Something that’s been bugging me for a while now is that people largely seem to have forgotten what it is that actually happened in the fall of 2008 as the financial crisis reached its most acute stage. Amar Bhidé’s new book, A Call for Judgment: Sensible Finance for a Dynamic Economy, isn’t primarily a history of this episode but it does contain a handy one-paragraph summary of why it is that the powers that be didn’t just let things fall apart:
The common wisdom was that money market funds were “unrunnable,” because all withdrawals (redemptions) could be met by selling the assets of the fund. The illusion was shattered in September 2008. The pioneering Reserve Fund had large holdings of commercial paper issued by Lehman Brothers; the failure of Lehman triggered redemption requests for more than $20 billion on September 15, but less than half could be honored by selling assets since the markets were frozen.
Watching the paper markets freeze is a experience I won’t ever forget. There was a palpable sense that we might be watching the end of Western Capitalism.
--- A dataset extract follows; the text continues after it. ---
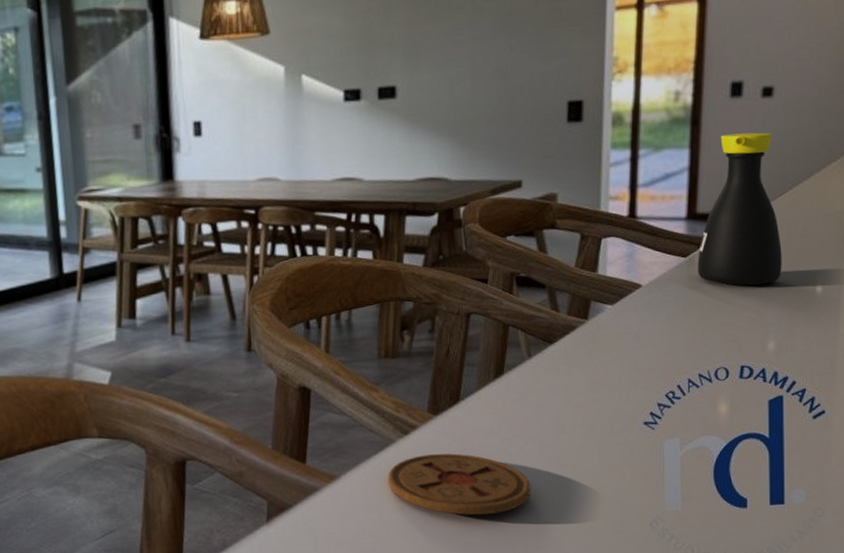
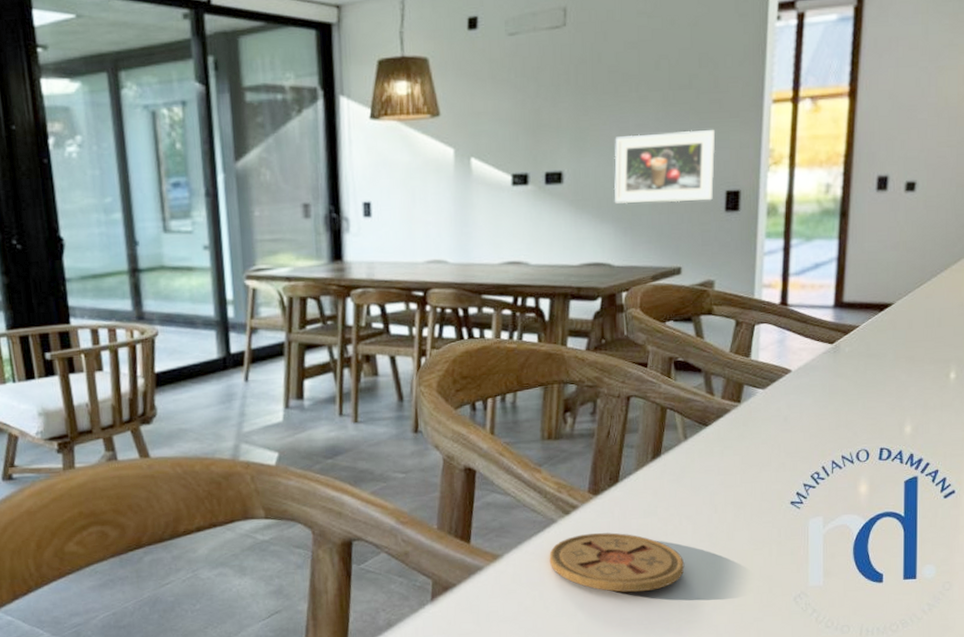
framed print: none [449,39,556,117] -> present [613,130,716,204]
bottle: present [697,132,782,286] -> none [843,225,920,372]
If that seems dramatic you have to realize the inherent liquidity in money markets before Lehman imploded.
For the money markets to freeze would be as if you went to the store and tried to pay with your debit card and the store said “oh we do not accept checks or debit cards from Bank of America anymore, sorry”
Then in a panic you ran to the ATM and the ATM said “only half of funds available.” Enraged you checked it again, this time it says “only 1/3 of funds available”
You can’t spend your debit card and the ATM won’t give you your money back. If you are not in complete freak out mode right now then you are a utterly cool cat.
Now imagine that this is happening or is about to happen to everyone, with every bank, in every country in the world. You suspect that not all of them will be cool cats.
You spend a second wondering whether you should try to fix this as best you can or make your way quickly and quietly to Wal-Mart before they run out shotgun shells.
That’s what we were watching in the shadow banking system.